Victorio Redondo will fill the vacancy left in France by José Manuel Albares himself when he was appointed Minister of Foreign Affairs on 10 July in Pedro Sánchez’s government reshuffle.
The same sources indicated that Marcos Gómez Martínez would be the person chosen by Albares to head the Embassy in Moscow, after the Government decided to withdraw the request for the post made by the previous head of the Ministry of Foreign Affairs, Arancha González Laya, for her former Chief of Cabinet, Camilo Villarino, who is currently under investigation in the case opened by a judge in Zaragoza in relation to the entry into Spain of the leader of the Polisario Front, Brahim Ghali.
Both Redondo and Gómez are diplomats with extensive professional experience, as well as people of Albares’ full confidence, and currently occupy Spanish embassies, where they have been working for less than a year.
Specifically, Victorio Redondo has been ambassador to Switzerland since the end of September 2020 and, between 2018 and the beginning of 2020, he was director general of Foreign Affairs and Global Security in the Cabinet of the President of the Government, under the orders of José Manuel Albares, who was then in charge of the General Secretariat for International Affairs, European Union, G20 and Global Security.
From 2013 to 2018, he was Deputy Permanent Representative Ambassador to the Office of the United Nations and International Organisations in Geneva. Prior to that, from 2004 to 2011 he was advisor for European and EU affairs to the then Prime Minister José Luis Rodríguez Zapatero.

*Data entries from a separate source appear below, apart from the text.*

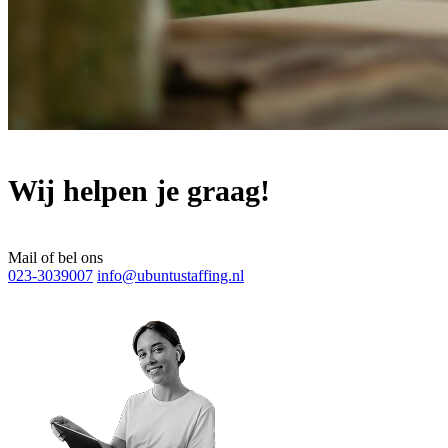
Wij helpen je graag!
Mail of bel ons
023-3039007
info@ubuntustaffing.nl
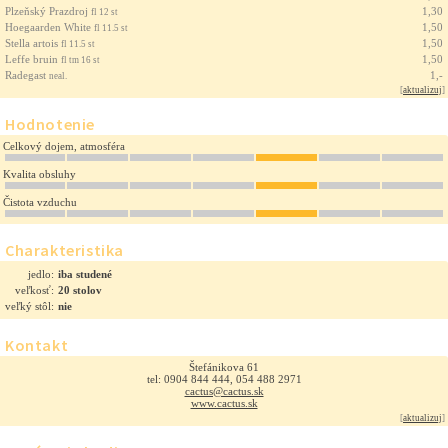
Plzeňský Prazdroj
1,30
fl 12 st
Hoegaarden White
1,50
fl 11.5 st
Stella artois
1,50
fl 11.5 st
Leffe bruin
1,50
fl tm 16 st
Radegast
1,-
neal.
[
aktualizuj
]
Hodnotenie
Celkový dojem, atmosféra
Kvalita obsluhy
Čistota vzduchu
Charakteristika
jedlo:
iba studené
veľkosť:
20 stolov
veľký stôl:
nie
Kontakt
Štefánikova 61
tel: 0904 844 444, 054 488 2971
cactus@cactus.sk
www.cactus.sk
[
aktualizuj
]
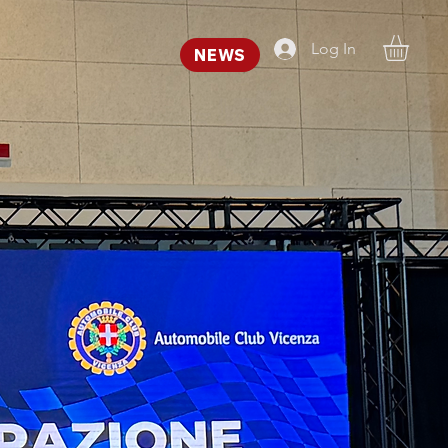
Log In
NEWS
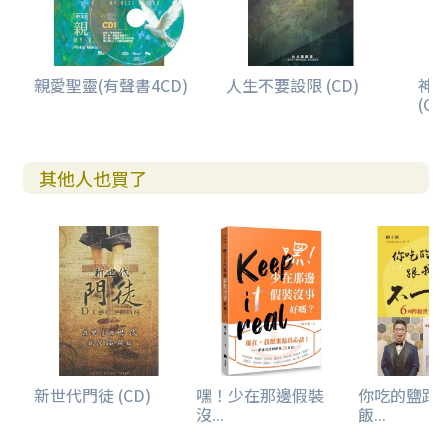
親愛聖靈(有聲書4CD)
人生不要設限 (CD)
神
(CD
其他人也買了
新世代門徒 (CD)
嘿！少在那邊假裝
你吃的鹽跟
沒...
飯...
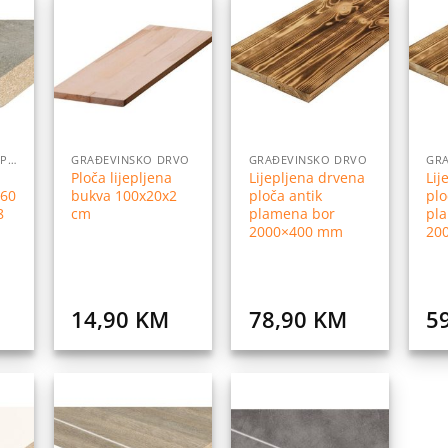
daj
Dodaj
Dodaj
na
na
na
istu
listu
listu
elja
želja
želja
KUHINJSKE RADNE PLOČE
GRAĐEVINSKO DRVO
GRAĐEVINSKO DRVO
GR
Ploča lijepljena
Lijepljena drvena
Lij
260
bukva 100x20x2
ploča antik
plo
8
cm
plamena bor
pl
2000×400 mm
20
14,90
KM
78,90
KM
5
daj
Dodaj
Dodaj
na
na
na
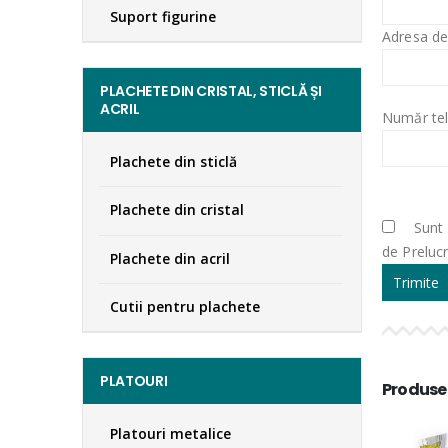
Suport figurine
Adresa de
PLACHETE DIN CRISTAL, STICLĂ ȘI
ACRIL
Număr tel
Plachete din sticlă
Plachete din cristal
Sunt 
de Preluc
Plachete din acril
Cutii pentru plachete
PLATOURI
Produse
Platouri metalice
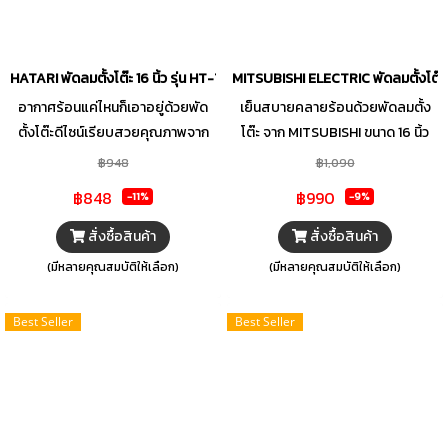
ห้องนอน ที่ช่วยมอบความสบายผ่อน
คลายให้พื้นที่คุณได้อย่างเต็มที่ในทุก
ๆ วัน
HATARI พัดลมตั้งโต๊ะ 16 นิ้ว รุ่น HT-T16M5 คละสี
MITSUBISHI ELECTRIC พัดลมตั้งโต๊ะ 1
อากาศร้อนแค่ไหนก็เอาอยู่ด้วยพัด
เย็นสบายคลายร้อนด้วยพัดลมตั้ง
ตั้งโต๊ะดีไซน์เรียบสวยคุณภาพจาก
โต๊ะ จาก MITSUBISHI ขนาด 16 นิ้ว
HATARI ผ่านกระบวนการผลิตที่ได้
สามารถปรับแรงลมได้ 3 ระดับ
฿948
฿1,090
มาตรฐาน เสริมความปลอดภัยด้วย
กระจายแรงลมได้อย่างทั่วถึง มีดีไซน์
฿848
฿990
-11%
-9%
ระบบตัดไฟอัตโนมัติ Thermo Fuse
ที่เรียบง่ายสีสันสวยงาม มาพร้อม
และมอเตอร์ประสิทธิภาพสูง ให้คุณ
มอเตอร์แบบปิดช่วยป้องกันสิ่ง
สั่งซื้อสินค้า
สั่งซื้อสินค้า
มั่นใจตลอดอายุการใช้งาน สามารถ
แปลกปลอมเข้าไปภายใน มี
(มีหลายคุณสมบัติให้เลือก)
(มีหลายคุณสมบัติให้เลือก)
ปรับแรงลมได้ถึง 3 ระดับตามความ
ประสิทธิภาพสูง ทนทาน และประหยัด
ต้องการ มาพร้อมใบพัด 3 แฉก ที่จะ
พลังงาน ตัวฐานมั่นคงทำมาจากวัสดุ
Best Seller
Best Seller
ช่วยส่งแรงลมได้อย่างสม่ำเสมอ ให้
คุณภาพดี มีความแข็งแรง ด้วยการ
สายลมที่เปี่ยมไปด้วยพลัง
ใช้วัสดุและชิ้นส่วนที่ไม่ลุกลามไฟ
สะดวกต่อการใช้งาน เพิ่มความ
ปลอดภัยด้วยระบบเทอร์โมฟิวส์ และ
เคอร์เร็นท์ฟิวส์ ที่ตัดไฟแบบอัตโนมัติ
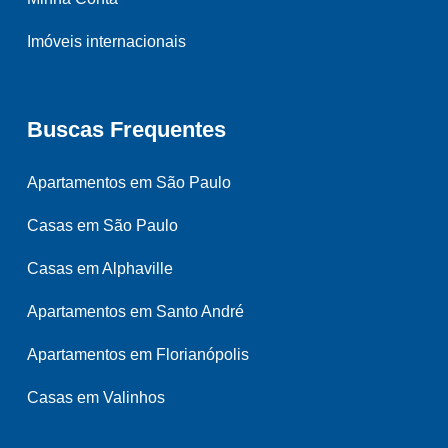
Imóveis internacionais
Buscas Frequentes
Apartamentos em São Paulo
Casas em São Paulo
Casas em Alphaville
Apartamentos em Santo André
Apartamentos em Florianópolis
Casas em Valinhos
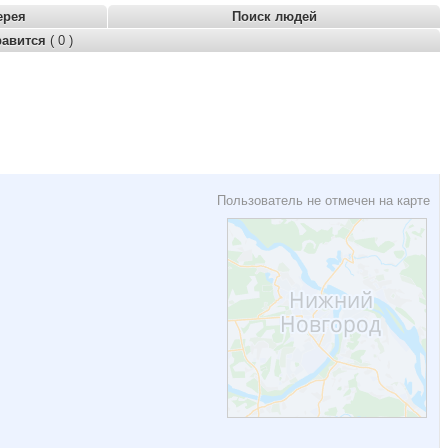
ерея
Поиск людей
равится
( 0 )
Пользователь не отмечен на карте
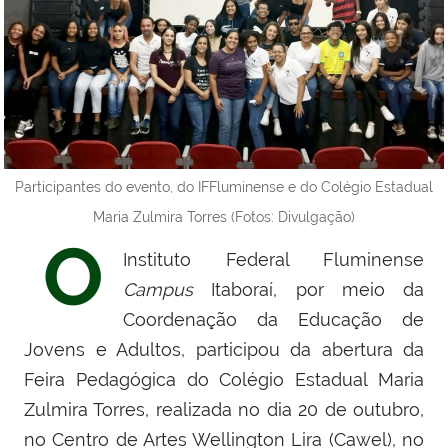
Participantes do evento, do IFFluminense e do Colégio Estadual
Maria Zulmira Torres (Fotos: Divulgação)
O
Instituto Federal Fluminense
Campus
Itaboraí, por meio da
Coordenação da Educação de
Jovens e Adultos, participou da abertura da
Feira Pedagógica do Colégio Estadual Maria
Zulmira Torres, realizada no dia 20 de outubro,
no
Centro de Artes Wellington Lira (
Cawel),
no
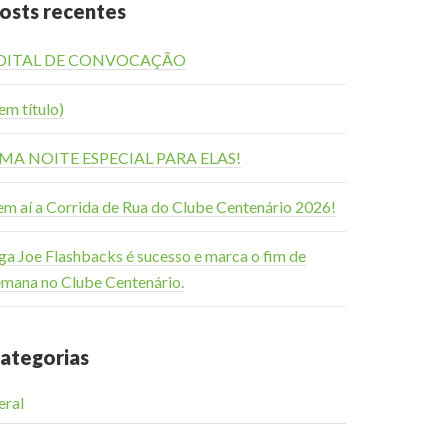
osts recentes
DITAL DE CONVOCAÇÃO
em título)
MA NOITE ESPECIAL PARA ELAS!
em aí a Corrida de Rua do Clube Centenário 2026!
ga Joe Flashbacks é sucesso e marca o fim de
emana no Clube Centenário.
ategorias
eral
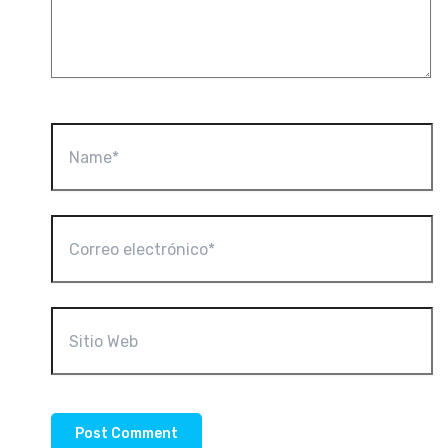
Name*
Correo
electrónico*
Sitio
Web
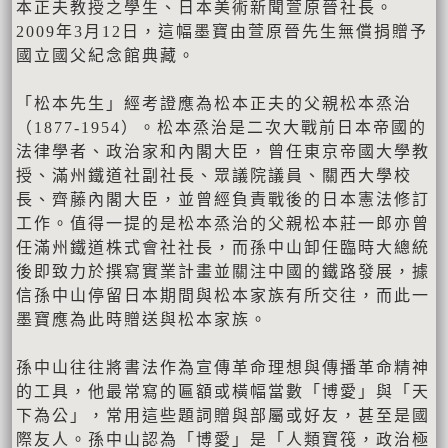
本正夫教授之學生、日本美術新聞萱原晉社長。
2009年3月12日，這幅墨寶由萱原晉先生無償捐贈予
國立國父紀念館典藏。
「松本先生」經考證應為松本正夫的父親松本烝治
（1877-1954）。松本烝治是二次大戰前日本帝國的
法律學者、政治家和內閣大臣，曾任東京帝國大學教
授、滿州鐵道社副社長、眾議院議員、關西大學校
長、齊藤內閣大臣，並曾經負責戰後的日本憲法修訂
工作。值得一提的是松本烝治的父親松本莊一郎亦曾
任滿州鐵道株式會社社長，而孫中山卸任臨時大總統
後即致力於撰寫實業計畫並關注中國的鐵路發展，據
信孫中山停留日本期間與松本家族有所交往，而此一
墨寶應為此時贈送與松本家族。
孫中山往往將書法作為宣傳革命理想與傳播革命精神
的工具，他最常寫的匾額或橫幅當數「博愛」與「天
下為公」，常用這些題詞贈與部屬或好友，甚至是國
際友人。孫中山認為「博愛」是「人類寶筏，政治極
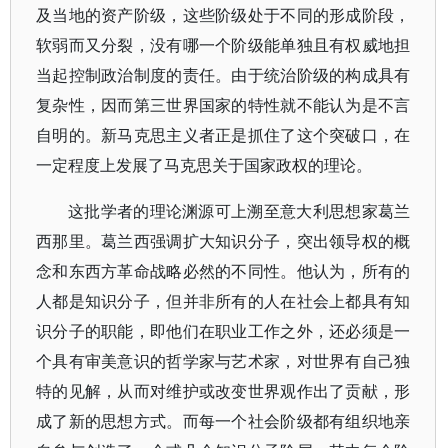
及当地的资产阶级，这些阶级处于不同的形成阶段，
软弱而又分裂，没有哪一个阶级能单独且有权威地担
当起控制政治制度的责任。由于统治阶级的构成具有
复杂性，因而第三世界国家的特性就不能认为是不言
自明的。新马克思主义者正是抓住了这个突破口，在
一定程度上发展了马克思关于国家政权的理论。
这批学者的理论渊源可上溯至意大利思想家葛兰
西那里。葛兰西强调扩大知识分子，突出领导权的概
念和东西方革命战略必然的不同性。他认为，所有的
人都是知识分子，但并非所有的人在社会上都具有知
识分子的职能，即他们在职业工作之外，还必须是一
个具有审美意识的哲学家与艺术家，对世界有自己独
特的见解，从而对维护或改变世界观作出了贡献，形
成了新的思想方式。而每一个社会阶级都有组织地亲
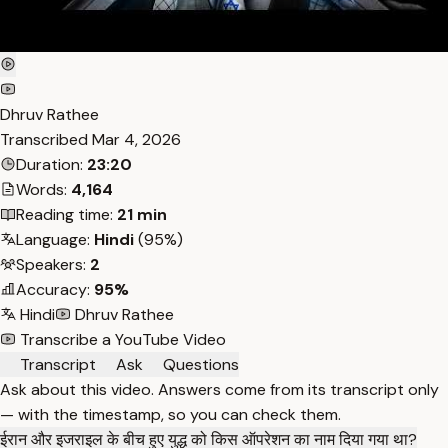
Dhruv Rathee
Transcribed
Mar 4, 2026
Duration:
23:20
Words:
4,164
Reading time:
21 min
Language:
Hindi
(95%)
Speakers:
2
Accuracy:
95%
Hindi
Dhruv Rathee
Transcribe a YouTube Video
Transcript
Ask
Questions
Ask about this video. Answers come from its transcript only
— with the timestamp, so you can check them.
ईरान और इजराइल के बीच हुए युद्ध को किस ऑपरेशन का नाम दिया गया था?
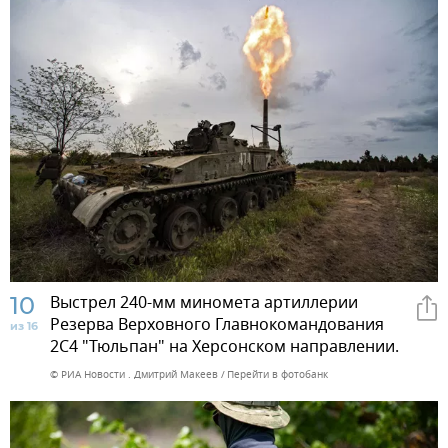
10
Выстрел 240-мм миномета артиллерии
Резерва Верховного Главнокомандования
из 16
2С4 "Тюльпан" на Херсонском направлении.
© РИА Новости . Дмитрий Макеев
Перейти в фотобанк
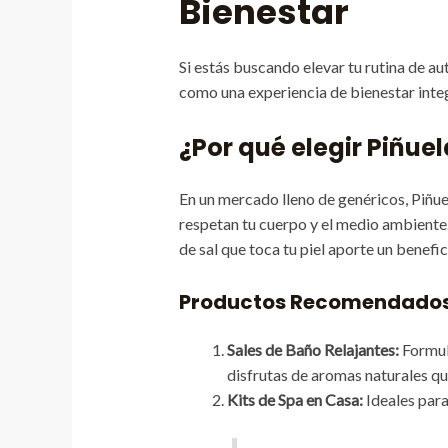
Bienestar
Si estás buscando elevar tu rutina de a
como una experiencia de bienestar integ
¿Por qué elegir Piñue
En un mercado lleno de genéricos, Piñue
respetan tu cuerpo y el medio ambiente
de sal que toca tu piel aporte un benefici
Productos Recomendados 
Sales de Baño Relajantes:
Formul
disfrutas de aromas naturales qu
Kits de Spa en Casa:
Ideales para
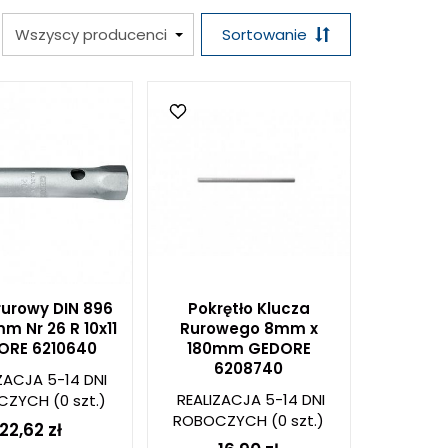
Sortowanie
rurowy DIN 896
Pokrętło Klucza
 mm Nr 26 R 10x11
Rurowego 8mm x
ORE 6210640
180mm GEDORE
6208740
ZACJA 5-14 DNI
REALIZACJA 5-14 DNI
CZYCH
(0 szt.)
ROBOCZYCH
(0 szt.)
22,62 zł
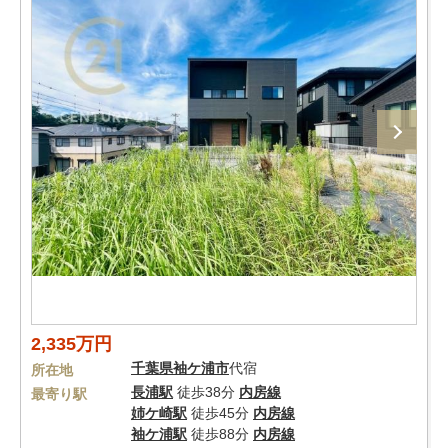
2,335万円
千葉県
袖ケ浦市
代宿
所在地
長浦駅
徒歩38分
内房線
最寄り駅
姉ケ崎駅
徒歩45分
内房線
袖ケ浦駅
徒歩88分
内房線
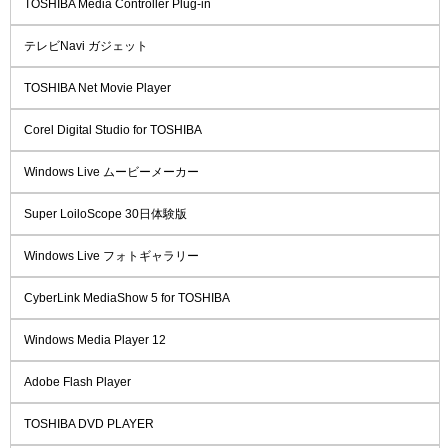
TOSHIBA Media Controller Plug-in
テレビNavi ガジェット
TOSHIBA Net Movie Player
Corel Digital Studio for TOSHIBA
Windows Live ムービーメーカー
Super LoiloScope 30日体験版
Windows Live フォトギャラリー
CyberLink MediaShow 5 for TOSHIBA
Windows Media Player 12
Adobe Flash Player
TOSHIBA DVD PLAYER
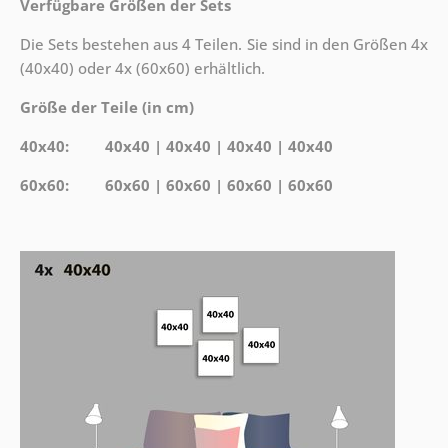
Verfügbare Größen der Sets
Die Sets bestehen aus 4 Teilen. Sie sind in den Größen 4x
(40x40) oder 4x (60x60) erhältlich.
Größe der Teile (in cm)
40x40: 40x40 | 40x40 | 40x40 | 40x40
60x60: 60x60 | 60x60 | 60x60 | 60x60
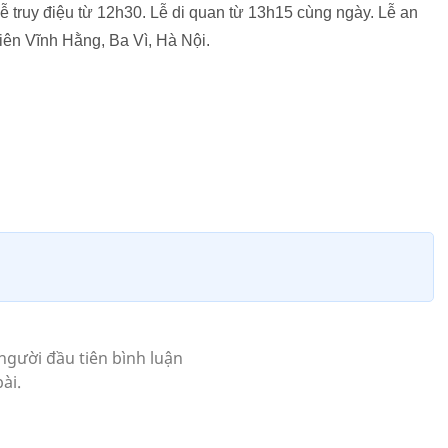
ễ truy điệu từ 12h30. Lễ di quan từ 13h15 cùng ngày. Lễ an
viên Vĩnh Hằng, Ba Vì, Hà Nội.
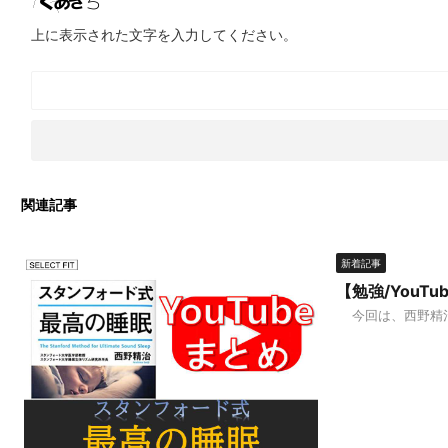
上に表示された文字を入力してください。
関連記事
新着記事
【勉強/You
今回は、西野精治著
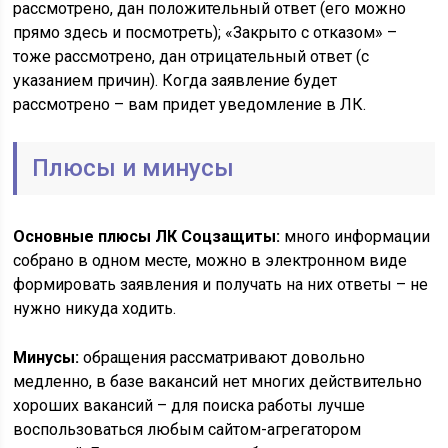
рассмотрено, дан положительный ответ (его можно
прямо здесь и посмотреть); «Закрыто с отказом» –
тоже рассмотрено, дан отрицательный ответ (с
указанием причин). Когда заявление будет
рассмотрено – вам придет уведомление в ЛК.
Плюсы и минусы
Основные плюсы ЛК Соцзащиты:
много информации
собрано в одном месте, можно в электронном виде
формировать заявления и получать на них ответы – не
нужно никуда ходить.
Минусы:
обращения рассматривают довольно
медленно, в базе вакансий нет многих действительно
хороших вакансий – для поиска работы лучше
воспользоваться любым сайтом-агрегатором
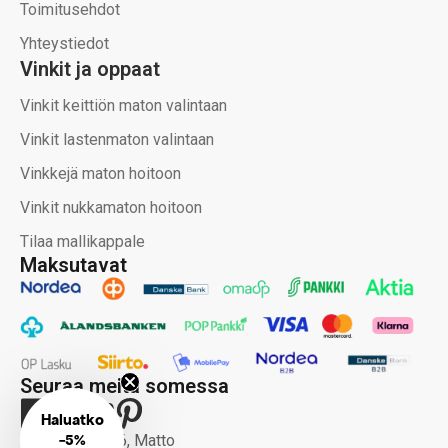
Toimitusehdot
Yhteystiedot
Vinkit ja oppaat
Vinkit keittiön maton valintaan
Vinkit lastenmaton valintaan
Vinkkejä maton hoitoon
Vinkit nukkamaton hoitoon
Tilaa mallikappale
Maksutavat
Seuraa meitä somessa
Haluatko
-
5%
Copyright 2026, Matto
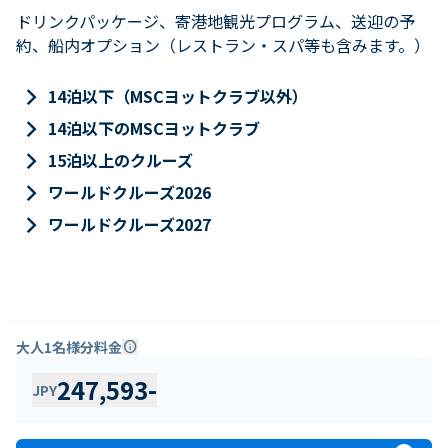
ドリンクパッケージ、寄港地観光プログラム、送迎の予
約、船内オプション（レストラン・スパ等も含みます。）
keyboard_arrow_right
14泊以下（MSCヨットクラブ以外）
keyboard_arrow_right
14泊以下のMSCヨットクラブ
keyboard_arrow_right
15泊以上のクルーズ
keyboard_arrow_right
ワールドクルーズ2026
keyboard_arrow_right
ワールドクルーズ2027
大人1名様分料金
info
247,593
-
JPY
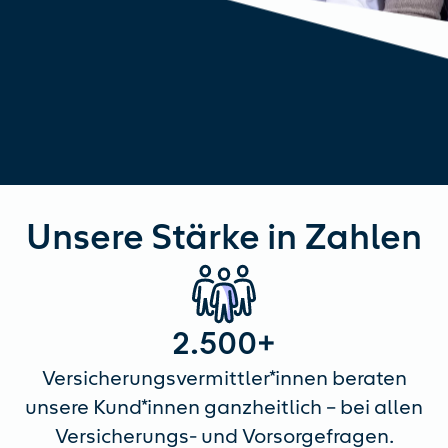
Unsere Stärke in Zahlen
2.500+
Versicherungsvermittler*innen beraten
unsere Kund*innen ganzheitlich – bei allen
Versicherungs- und Vorsorgefragen.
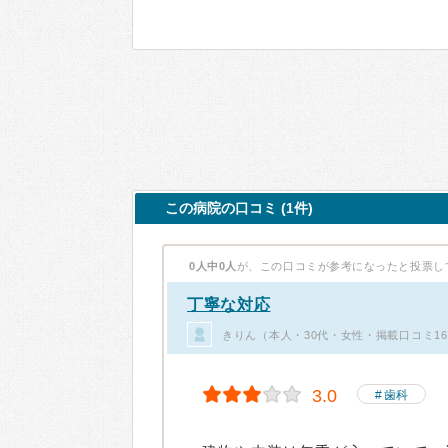
この病院の口コミ (1件)
0人中0人
が、この口コミが参考になったと投票し
丁寧な対応
きりん（本人・30代・女性・掲載口コミ1
3.0
歯科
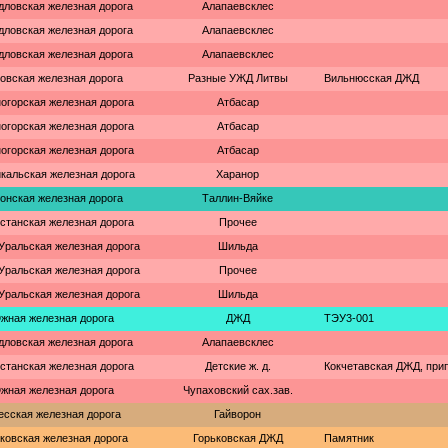
дловская железная дорога
Алапаевсклес
дловская железная дорога
Алапаевсклес
дловская железная дорога
Алапаевсклес
овская железная дорога
Разные УЖД Литвы
Вильнюсская ДЖД
огорская железная дорога
Атбасар
огорская железная дорога
Атбасар
огорская железная дорога
Атбасар
кальская железная дорога
Харанор
онская железная дорога
Таллин-Вяйке
станская железная дорога
Прочее
ральская железная дорога
Шильда
ральская железная дорога
Прочее
ральская железная дорога
Шильда
жная железная дорога
ДЖД
ТЭУ3-001
дловская железная дорога
Алапаевсклес
станская железная дорога
Детские ж. д.
Кокчетавская ДЖД, при
жная железная дорога
Чупаховский сах.зав.
есская железная дорога
Гайворон
ковская железная дорога
Горьковская ДЖД
Памятник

A diplomat since 1991, he took part in the negotiations on the conflict in the former Yugoslavia and for the formation of the European administration in Mostar, and was subsequently Counsellor for Political Affairs at the Spanish Embassy in Russia. From 2000 to 2004, he was Counsellor at the Permanent Representation of Spain to the EU in Brussels and representative in the enlargement negotiations with ten new member states.
Marcos Gómez, for his part, took charge of the Spanish Embassy in Colombia in December last year, after having been, since July 2018, Director General of the United Nations, International Organisations and Human Rights.
Gómez Martínez entered the Diplomatic Career in 1990, at number one in his promotion, and one of his first destinations was the Embassy in Moscow, where he stayed between 1993 and 1996, and where he was able to practise the Russian language.
This knowledge of the language is one of the factors that would have led Albares to choose him to represent Spain in the Russian Federation, as the minister argued, when explaining the withdrawal of Villarino’s request for his approval, that he wants to appoint people to the posts of head of mission who have the most appropriate professional background and knowledge possible for these posts.
Marcos Gómez was also posted to Moncloa as an advisor to Zapatero between 2004 and 2007 and was appointed ambassador to New Zealand, where he remained until 2011. Subsequently, he was ambassador-at-large for Polar Spaces and Oceanic Affairs, until his appointment as deputy consul general in London, first, and then consul general in Canton. He has also been posted to Buenos Aires and to the Permanent Representation of Spain to the UN and International Organisations in Geneva.